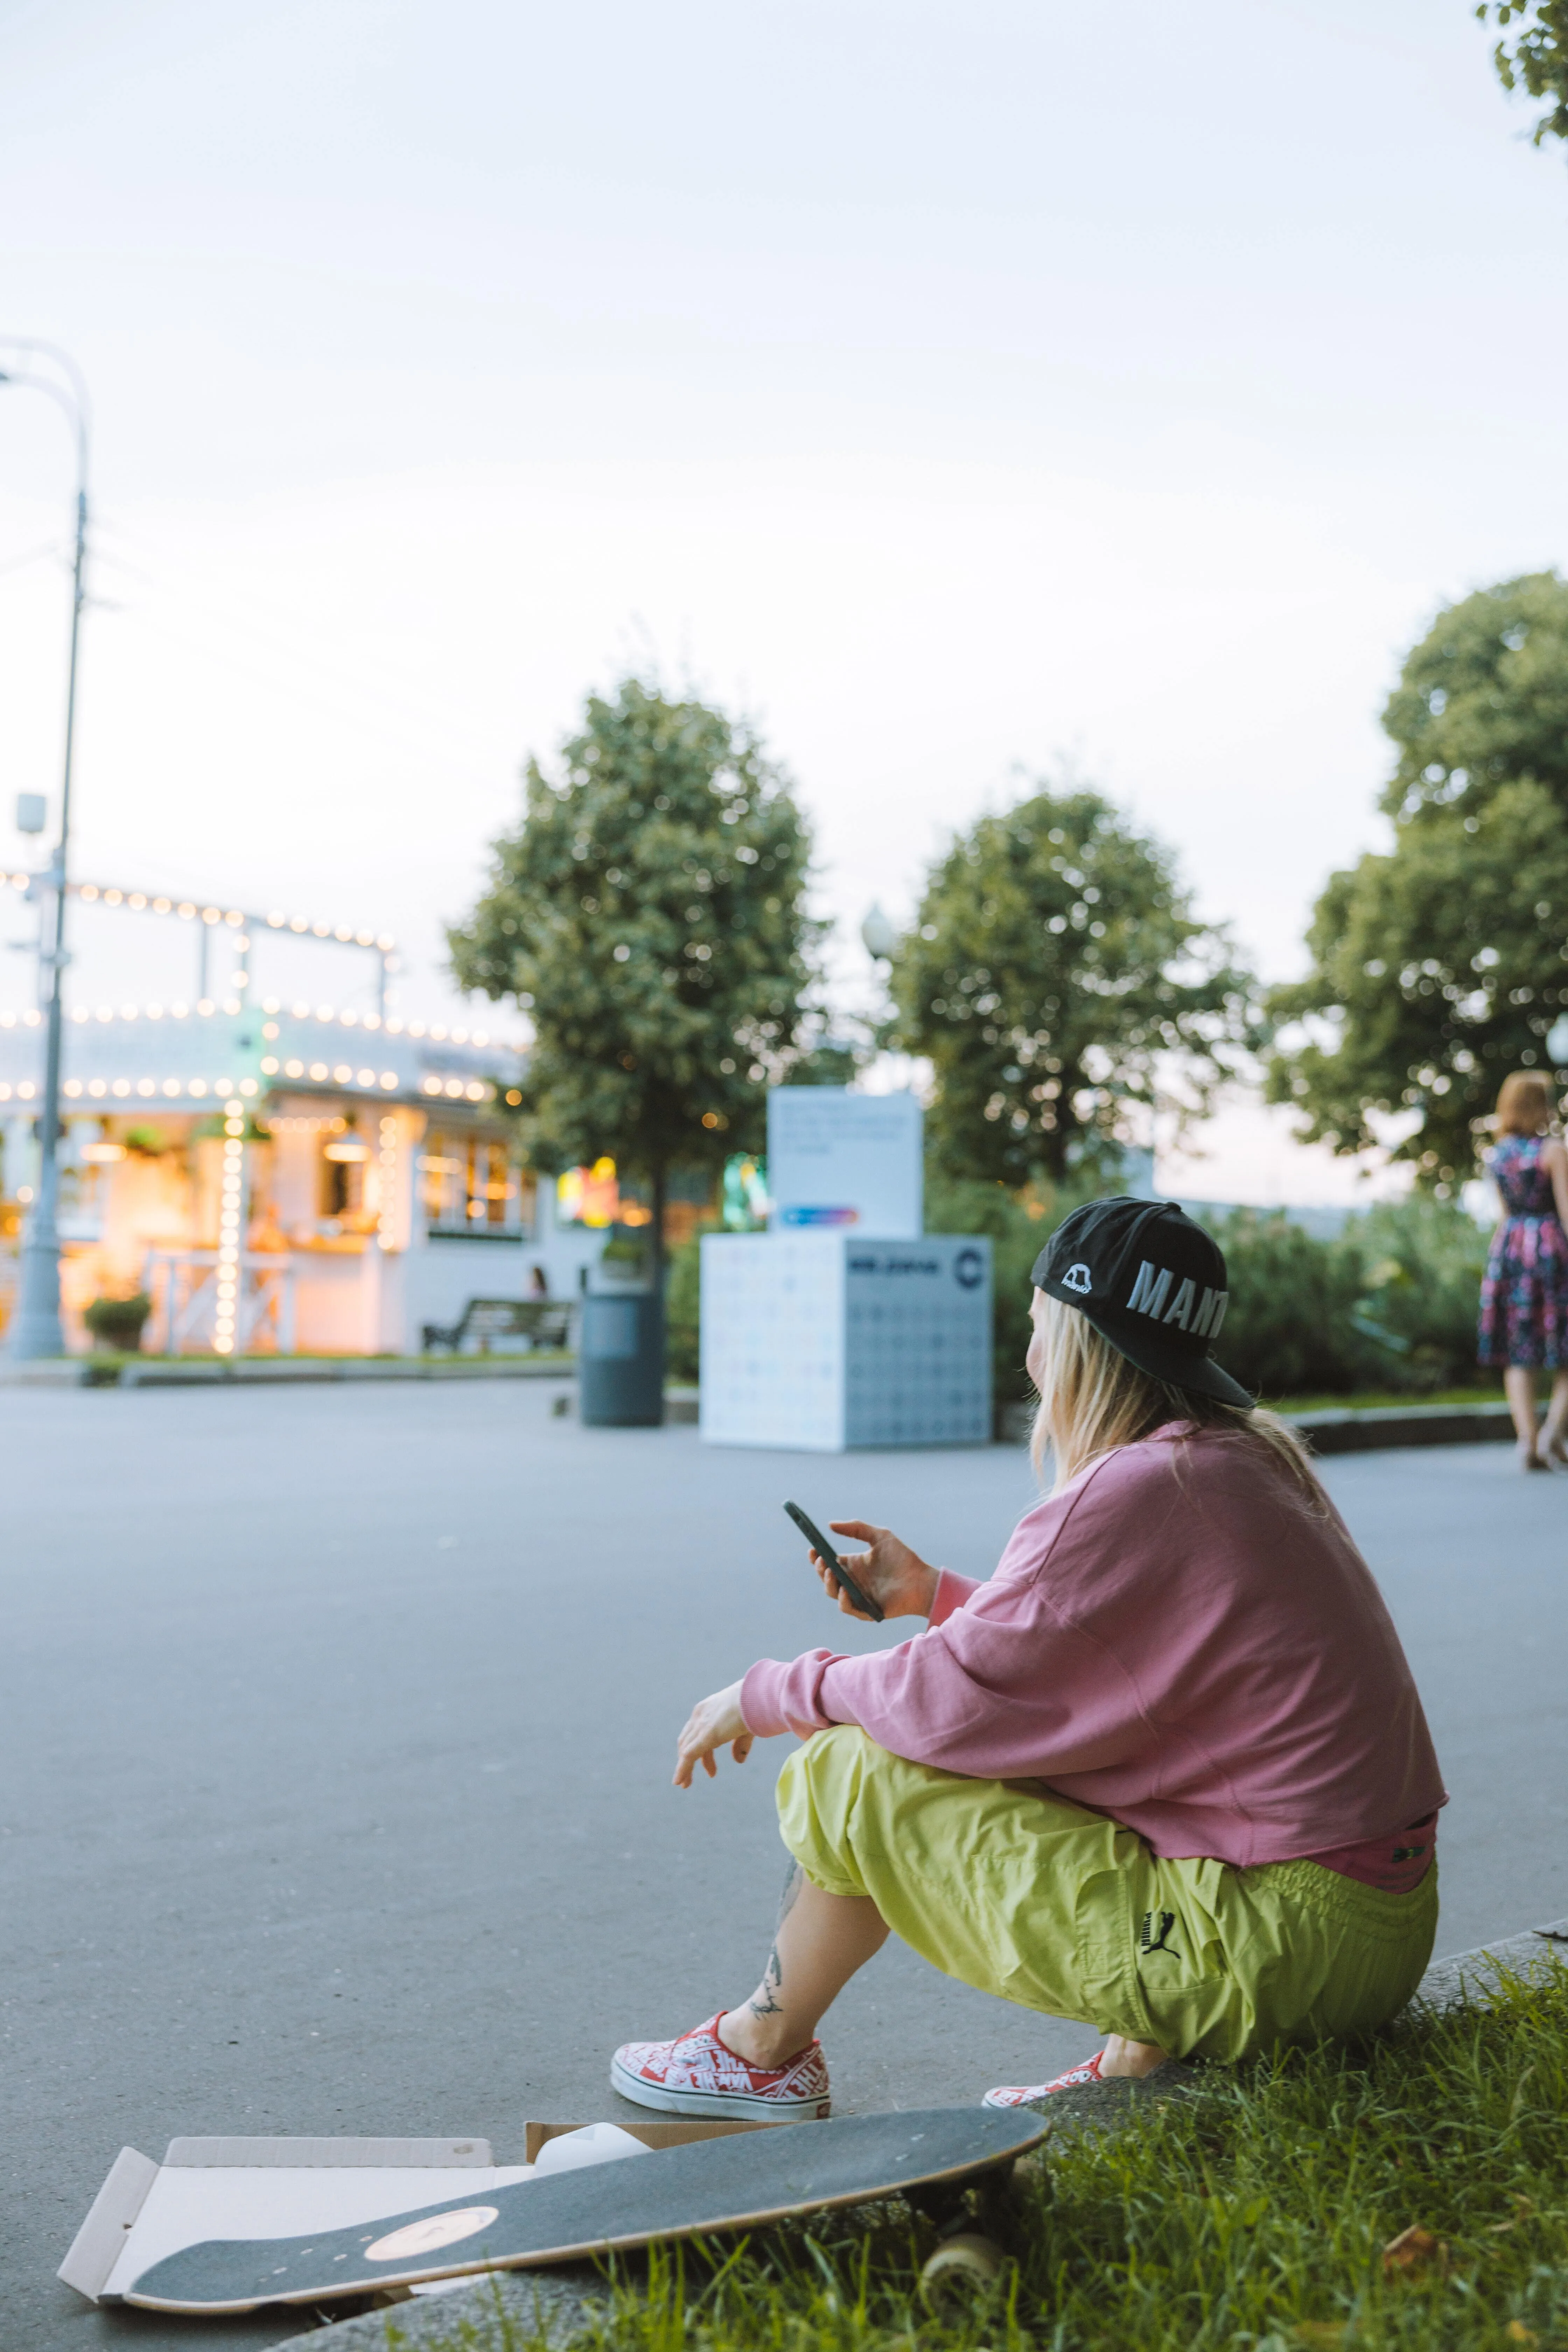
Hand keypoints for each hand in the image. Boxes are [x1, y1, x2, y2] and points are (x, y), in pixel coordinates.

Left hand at [674, 1680, 752, 1788]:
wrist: (757, 1697)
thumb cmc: (755, 1707)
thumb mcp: (746, 1727)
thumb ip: (740, 1744)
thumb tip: (738, 1761)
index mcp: (709, 1708)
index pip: (696, 1730)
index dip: (699, 1749)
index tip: (708, 1765)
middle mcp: (700, 1714)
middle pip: (687, 1740)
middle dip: (687, 1758)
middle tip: (689, 1776)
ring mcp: (701, 1724)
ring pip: (686, 1749)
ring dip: (684, 1768)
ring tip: (685, 1783)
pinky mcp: (705, 1736)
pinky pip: (689, 1756)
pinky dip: (682, 1769)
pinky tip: (679, 1781)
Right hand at [814, 1522, 939, 1621]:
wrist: (921, 1580)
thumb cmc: (902, 1558)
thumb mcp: (880, 1536)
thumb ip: (856, 1528)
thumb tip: (830, 1524)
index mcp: (853, 1564)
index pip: (829, 1562)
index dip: (817, 1557)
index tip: (813, 1549)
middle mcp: (852, 1581)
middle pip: (827, 1577)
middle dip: (821, 1569)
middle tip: (822, 1560)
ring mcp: (858, 1596)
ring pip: (833, 1592)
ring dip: (828, 1583)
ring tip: (832, 1571)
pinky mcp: (866, 1610)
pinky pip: (848, 1608)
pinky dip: (843, 1600)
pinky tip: (845, 1590)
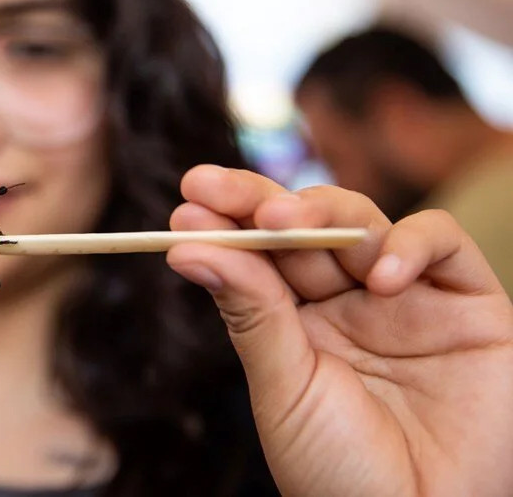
______________________________
The data above are to be repeated word for word, with any pictures left out.

Hand keypoints for each hand in the image. Boxes are [x1, y1, x2, y2] and points are (x, y), in pixel coordinates.

Left hand at [674, 1680, 752, 1788]:
wrist: (757, 1697)
thumb cmc: (755, 1707)
thumb mcp: (746, 1727)
thumb ip: (740, 1744)
thumb tip: (738, 1761)
index mcp: (709, 1708)
index pip: (696, 1730)
index dip: (699, 1749)
index tip: (708, 1765)
middle mcp: (700, 1714)
middle pip: (687, 1740)
middle dip: (687, 1758)
middle tip: (689, 1776)
ring mcp: (701, 1724)
ring pip: (686, 1749)
ring dip: (684, 1768)
ring tip: (685, 1783)
pinky mcp: (705, 1736)
pinky pip: (689, 1756)
pinky dip: (682, 1769)
pinky tip: (679, 1781)
Right hand at [814, 1522, 939, 1621]:
wrist: (921, 1580)
thumb cmc: (902, 1558)
thumb mcp: (880, 1536)
thumb ip: (856, 1528)
thumb tip: (830, 1524)
index mcp: (853, 1564)
index pip: (829, 1562)
index dip: (817, 1557)
index tip: (813, 1549)
middle mcp: (852, 1581)
middle pip: (827, 1577)
middle dip: (821, 1569)
middle tip: (822, 1560)
ring mcp: (858, 1596)
ring pip: (833, 1592)
ring dip: (828, 1583)
ring tip: (832, 1571)
pinky mcp: (866, 1610)
pinky pip: (848, 1608)
pinky dip: (843, 1600)
pinky tip: (845, 1590)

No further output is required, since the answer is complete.